This might not be news to you if you know me in the real world, but I’ve been planning to move away from Winnipeg since basically the moment I returned home from Thailand last year. Now that I think of it, I’ve been “planning” since I was a kid with an inexplicable dream of living next to the ocean. But now it’s official: in a month and a half, I will depart on a one-way flight to Halifax, Nova Scotia. There are two questions I want this post to answer: “Why leave?” and “Why Halifax?”.
Home is often hard to leave behind because of ties to work, friends, and family, but that inertia just isn’t there for me. I’m lucky enough to have a job that lets me work from anywhere, but even if I didn’t work remotely, I’d have more career success in a tech hub like Seattle. Speaking of which, a lot of my friends have already moved away for work, which makes me even more inclined to leave myself. And of course, I’ll miss my family, but having already spent some time living abroad, I’m quite comfortable on my own. And since I’m staying in Canada, visiting from time to time is not particularly hard.
I could spout some uninspired garbage about Winnipeg being a frozen shithole, but honestly, it’s not a bad place. I don’t dislike the city as a whole, I just think that there are better places.
Winnipeg is undeniably car-dependent. Public transit is lackluster, bicycle lanes are either non-existent or insufficient, and the suburban sprawl expands evermore. Hell, you can’t even cross the street downtown. Having lived without a vehicle in Cambridge and Bangkok, I really can’t wait to get rid of my car.
And as someone with a number of outdoor hobbies, Manitoba’s climate sucks. A +30°C summer day is great for the beach, but it’s not great for running, hiking, cycling, or playing soccer. And a -30°C winter day is not great for doing anything except laying in bed with a hot cup of tea and a good book.
I could probably move to a denser neighbourhood in Winnipeg and be reasonably capable of walking everywhere. And I still get outside despite the weather, so even that’s not a show-stopper. But because I can live anywhere, I feel somewhat obligated to find a place that feels like a perfect fit, instead of a place that’s just “good enough”.
Given my desire for a more temperate climate and my propensity for the ocean, Vancouver and Halifax, being the largest cities on their respective coasts, were the most likely candidates. Vancouver might seem like the obvious choice, seeing as it’s the most walkable city in Canada and British Columbia’s climate is often considered the best in the country, but I decided against it for a couple of reasons.
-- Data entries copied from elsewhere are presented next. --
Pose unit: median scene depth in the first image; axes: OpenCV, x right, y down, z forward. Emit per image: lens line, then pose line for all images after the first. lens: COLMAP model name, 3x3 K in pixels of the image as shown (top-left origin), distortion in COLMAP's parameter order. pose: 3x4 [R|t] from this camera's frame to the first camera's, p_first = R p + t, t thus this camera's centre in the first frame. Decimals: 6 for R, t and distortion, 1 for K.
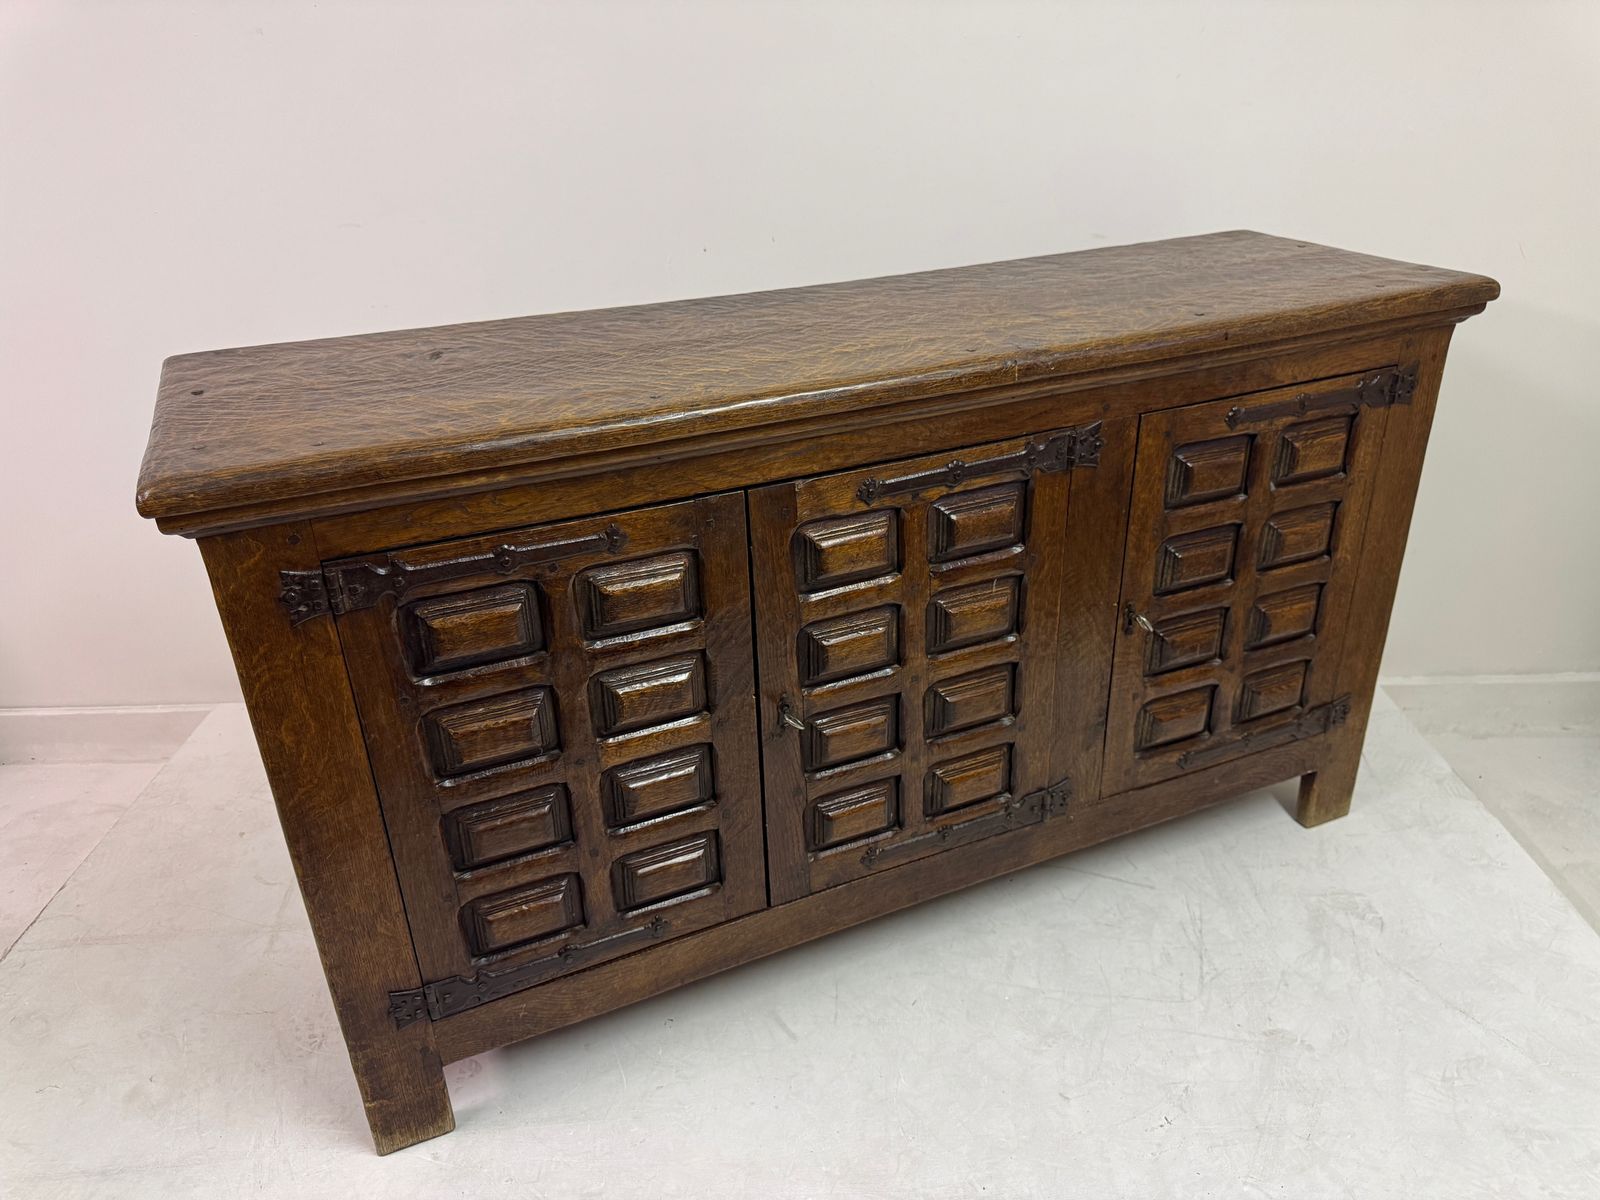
lens RADIAL K [[1116.8, 0, 792.7], [0, 1116.8, 597.6], [0, 0, 1]] dist [0.156759, -0.319435]
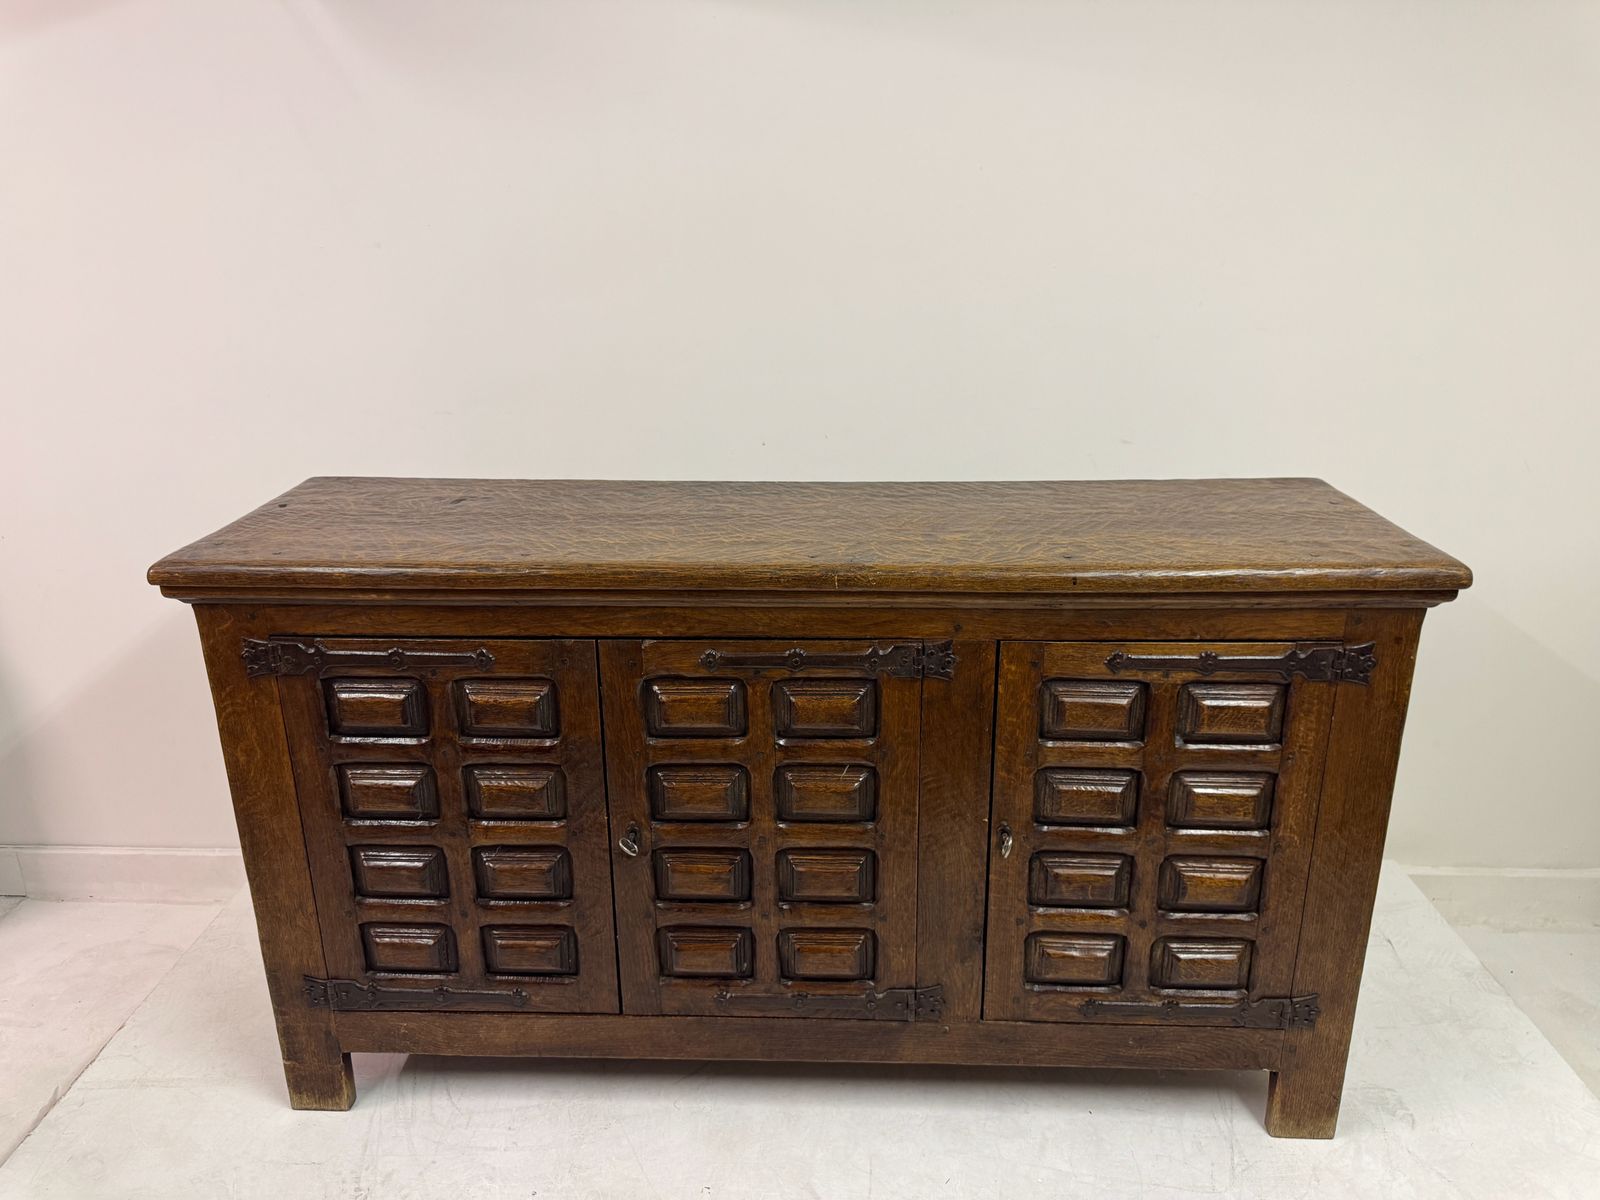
lens RADIAL K [[1116.8, 0, 792.7], [0, 1116.8, 597.6], [0, 0, 1]] dist [0.156759, -0.319435]
pose [[0.899093, 0.161226, -0.406986, 0.554478], [-0.211473, 0.973994, -0.081332, -0.075826], [0.383290, 0.159191, 0.909806, -0.024609]]
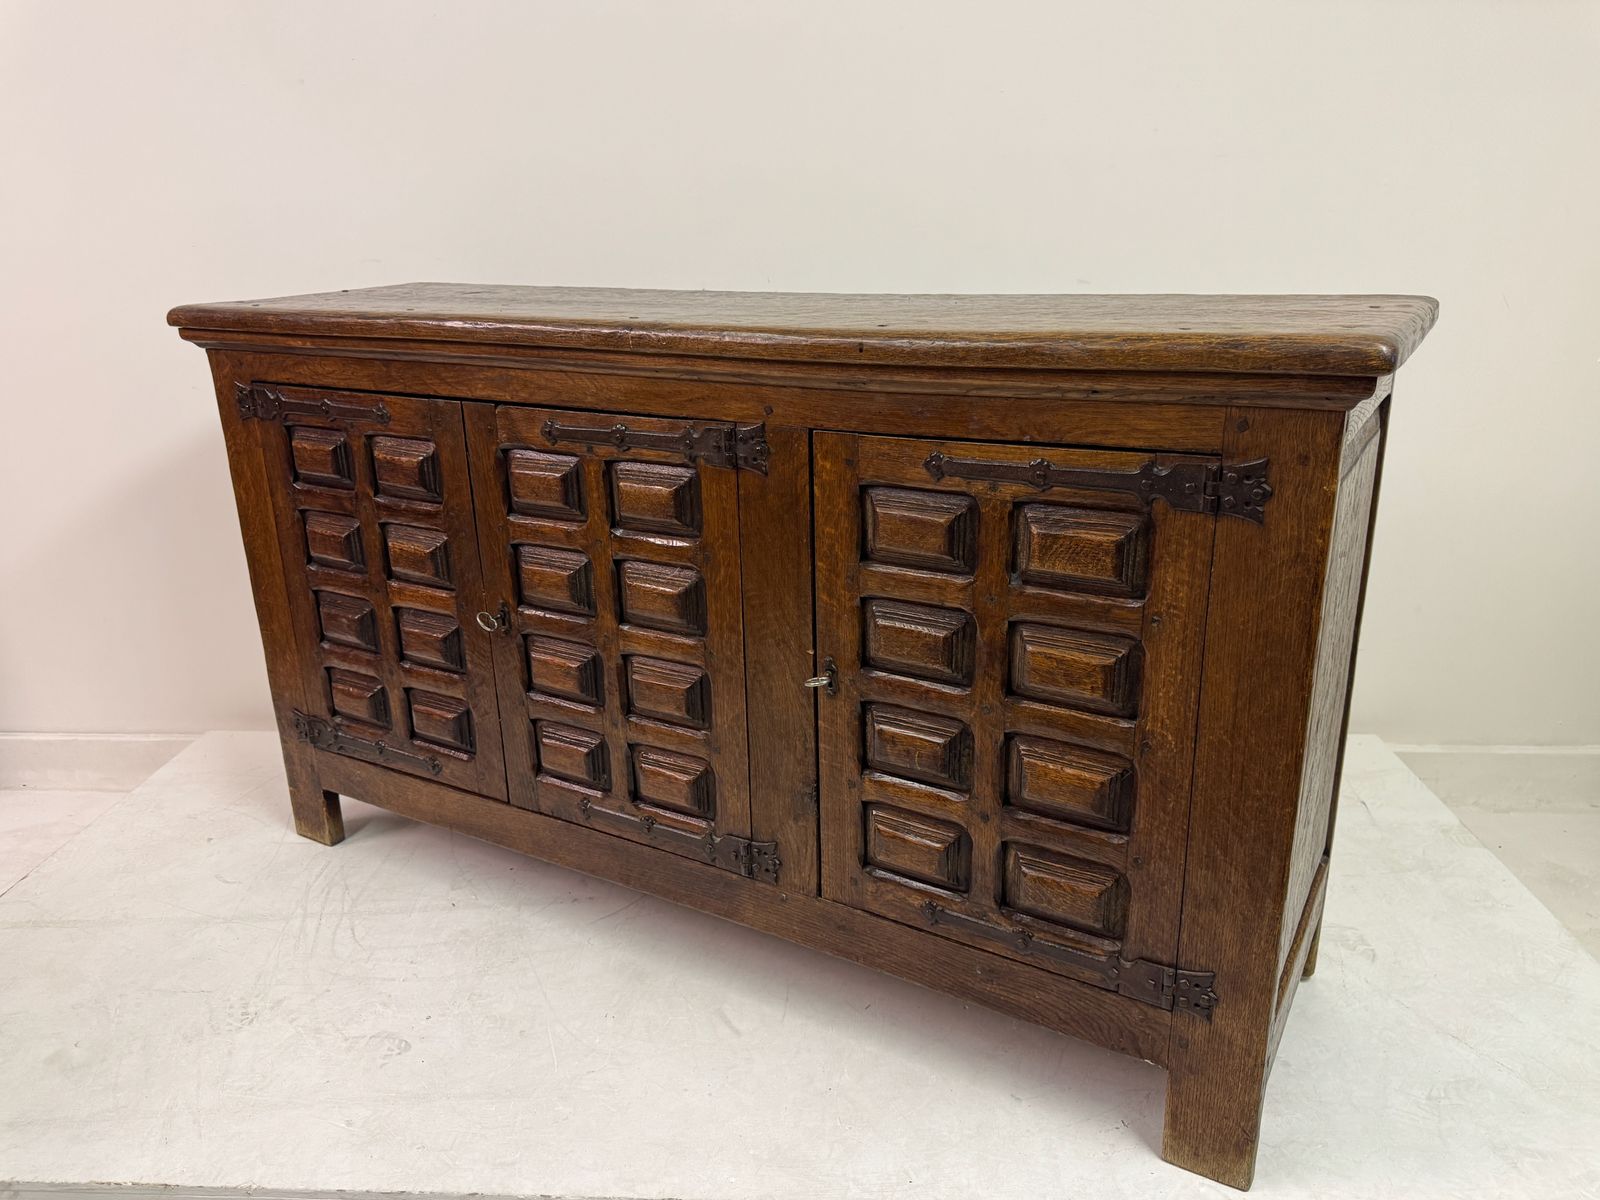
lens RADIAL K [[1139.4, 0, 800.0], [0, 1139.4, 600.0], [0, 0, 1]] dist [0.164162, -0.349028]
pose [[0.584759, 0.270928, -0.764627, 1.024446], [-0.356713, 0.932438, 0.057586, -0.086263], [0.728569, 0.239078, 0.641895, 0.455908]]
First, it’s really expensive; Halifax’s downtown is much more affordable. Second, the gigantic size of a city like Vancouver is a bit intimidating. I really liked the vibes of Cambridge, which is a smallish university city not so unlike Halifax, whereas I have an easier time comparing Vancouver to a big, anonymous place like Bangkok (this comparison sucks because Bangkok dwarfs Vancouver, but hopefully you get the point). It also helps that I’ve actually been to Halifax, so I know at least a little bit about what I’m getting into (I’ve also been to Vancouver, but I was six so I don’t think it counts).
Halifax is growing really quickly, and seems poised to continue to do so in the post-COVID world, so I’m excited to see what that brings to the city. Nova Scotia also appears to be becoming a popular destination for remote workers. The province has even started advertising themselves as such (but for the record, I had set my sights on Halifax long before the ads came out!), and I can see why.
People say that life in the Maritimes is slow, but slow doesn’t sound so bad. I can spend my weeks working at the Halifax Central Library, walking along the waterfront, and running in Point Pleasant Park. Come the weekend, I can go swimming in the ocean or rent a car and drive to Prince Edward Island. It sounds like a satisfactory existence to me.
Okay, But… Why?#
Aside from leaving Winnipeg specifically, or choosing Halifax specifically, or even just generally moving, a large part of me just wants change. I feel like I’ve reached the edge of Real Adulthood™, and staying in the place I grew up, in my old habits and patterns, feels somehow limiting to becoming a Real Adult™. This feels like the right time to go do my own thing, to be independent, to discover myself, to reinvent myself. Or, you know, whatever other pseudo-philosophical self-actualization motto you care to apply.
Or maybe I’m just having a quarter-life crisis.